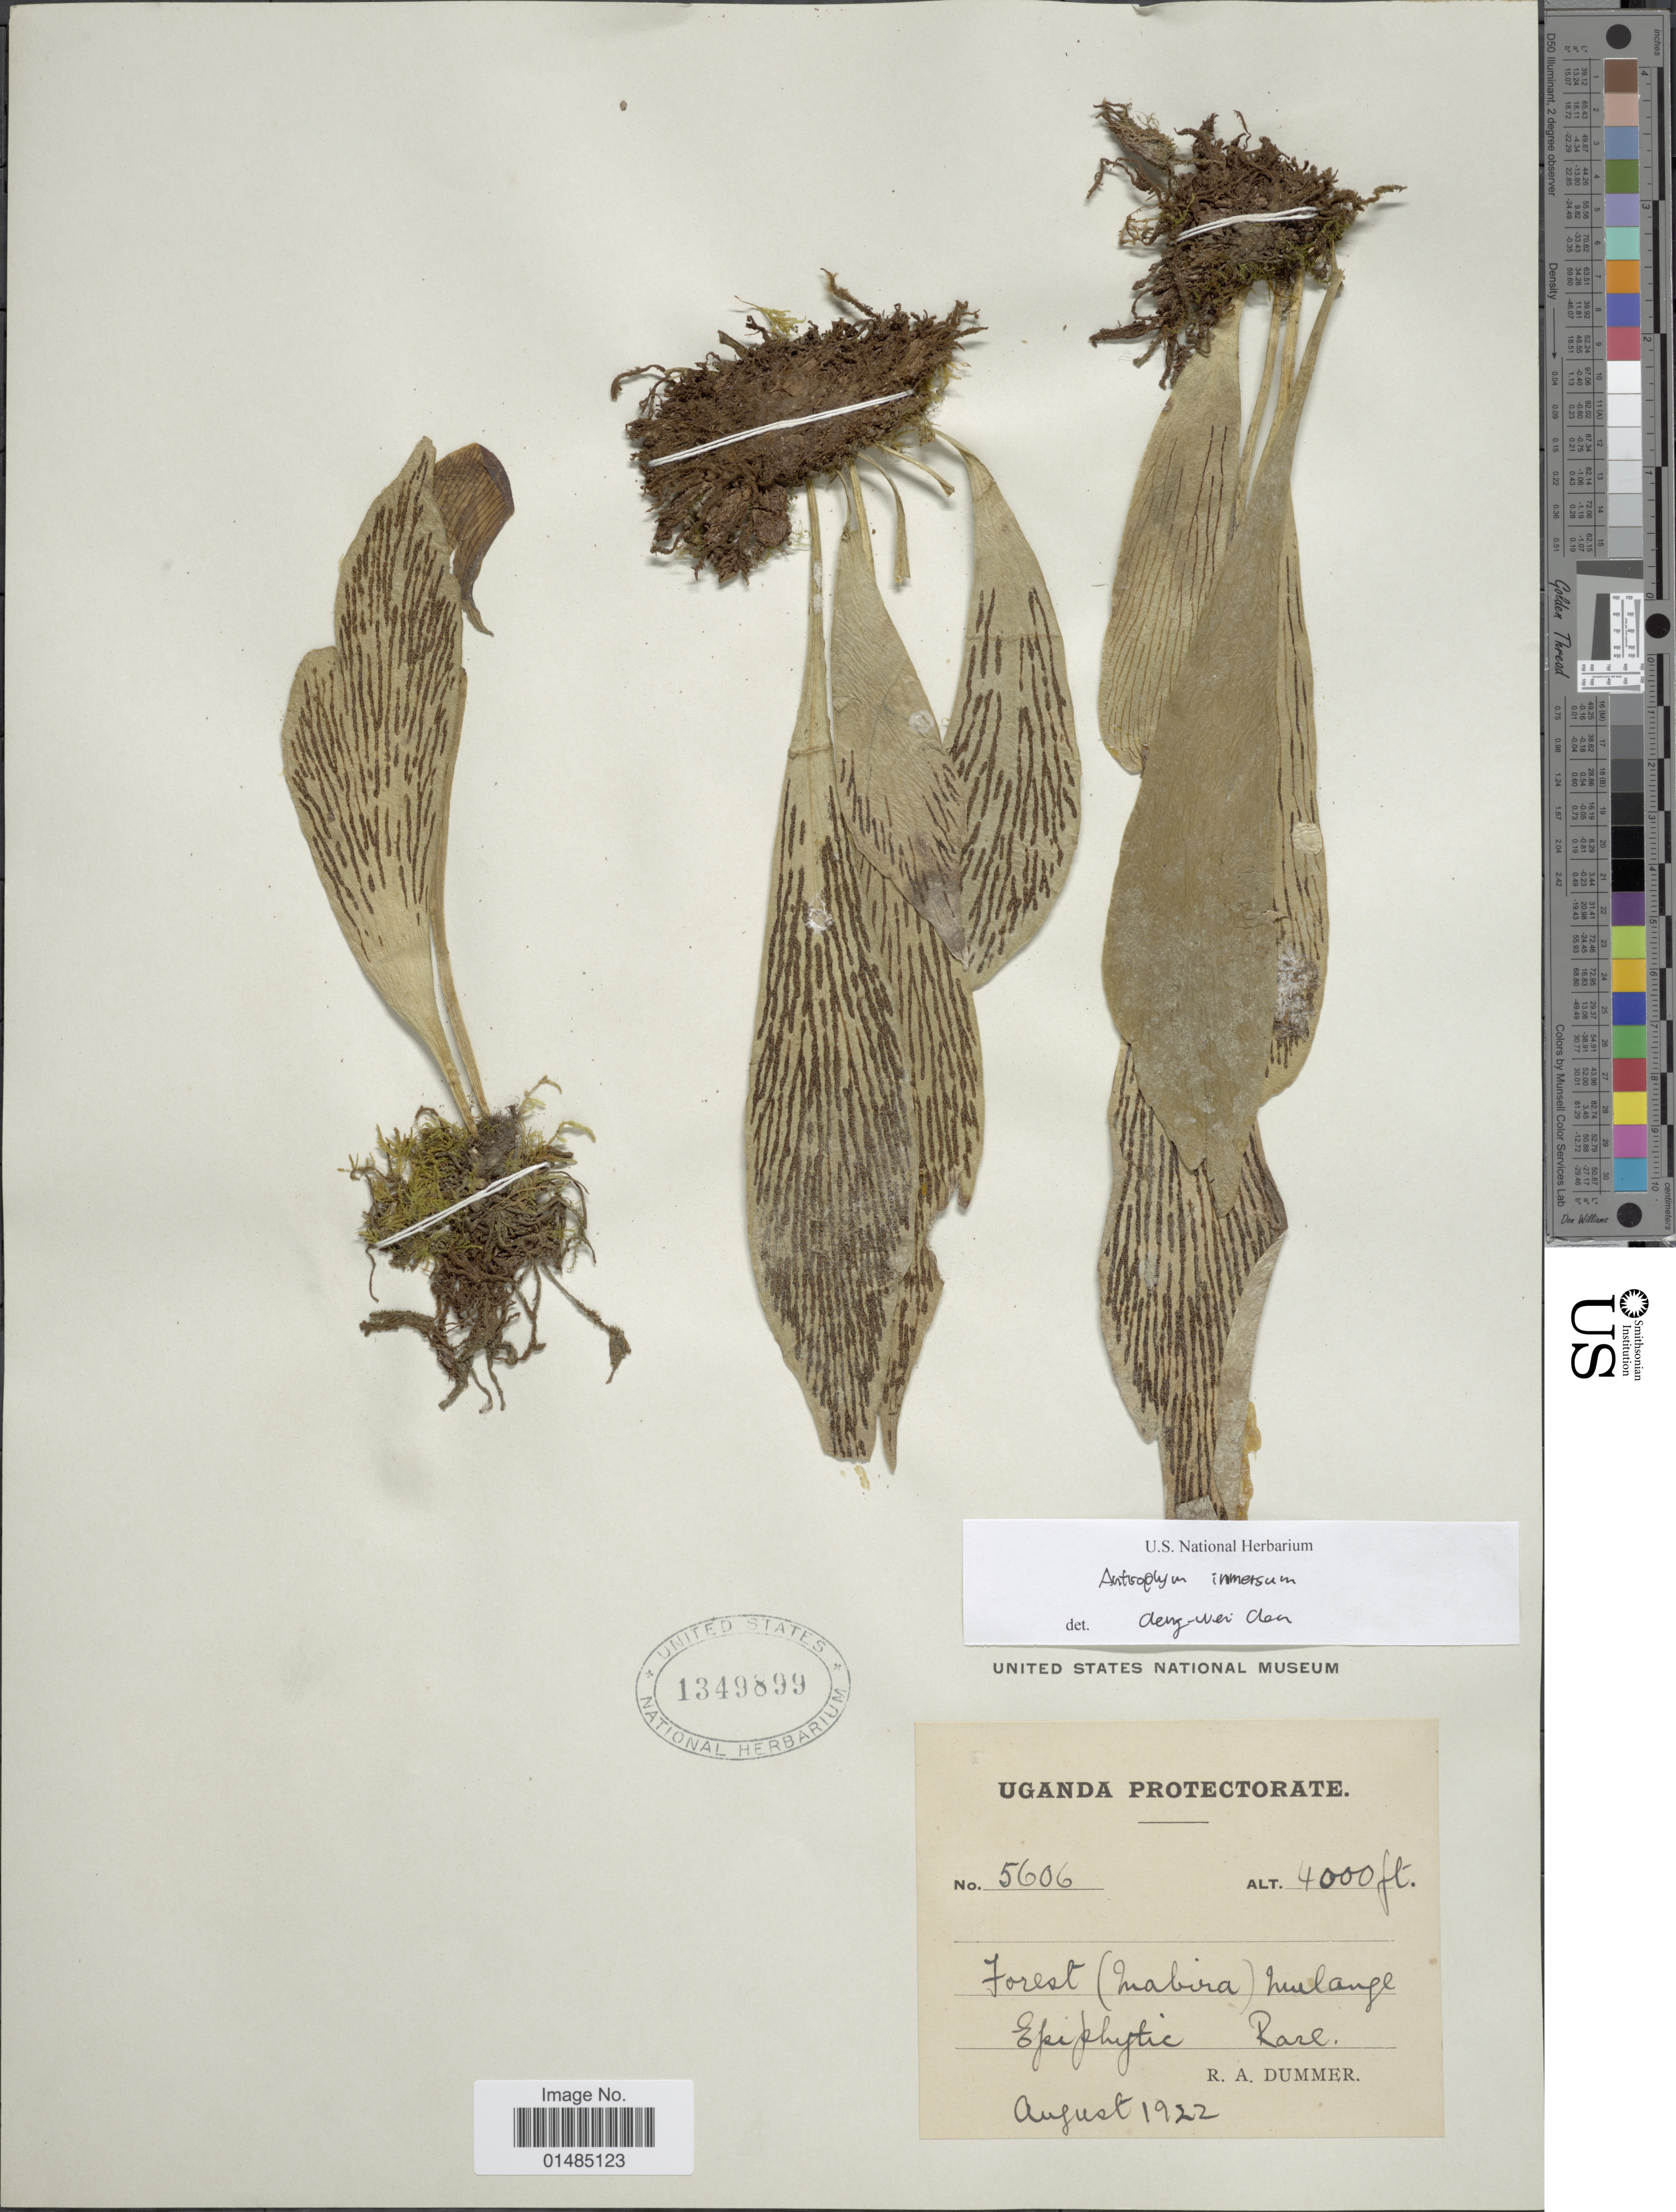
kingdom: Plantae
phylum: Tracheophyta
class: Polypodiopsida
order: Polypodiales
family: Pteridaceae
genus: Antrophyum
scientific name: Antrophyum immersum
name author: (Bory ex Willd.) Mett.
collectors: R. Dümmer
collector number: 5606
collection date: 1922-08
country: Uganda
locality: Uganda Protectorate, Forest (Mabira) Mulange.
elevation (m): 1219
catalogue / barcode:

——

* _Exercise details_:
Update each record in the material by replacing "catalogue" with "catalog" and keeping everything else the same, and leave the pictures out of your answer.

* _Exercise answer_:
kingdom: Plantae
phylum: Tracheophyta
class: Polypodiopsida
order: Polypodiales
family: Pteridaceae
genus: Antrophyum
scientific name: Antrophyum immersum
name author: (Bory ex Willd.) Mett.
collectors: R. Dümmer
collector number: 5606
collection date: 1922-08
country: Uganda
locality: Uganda Protectorate, Forest (Mabira) Mulange.
elevation (m): 1219
catalog / barcode:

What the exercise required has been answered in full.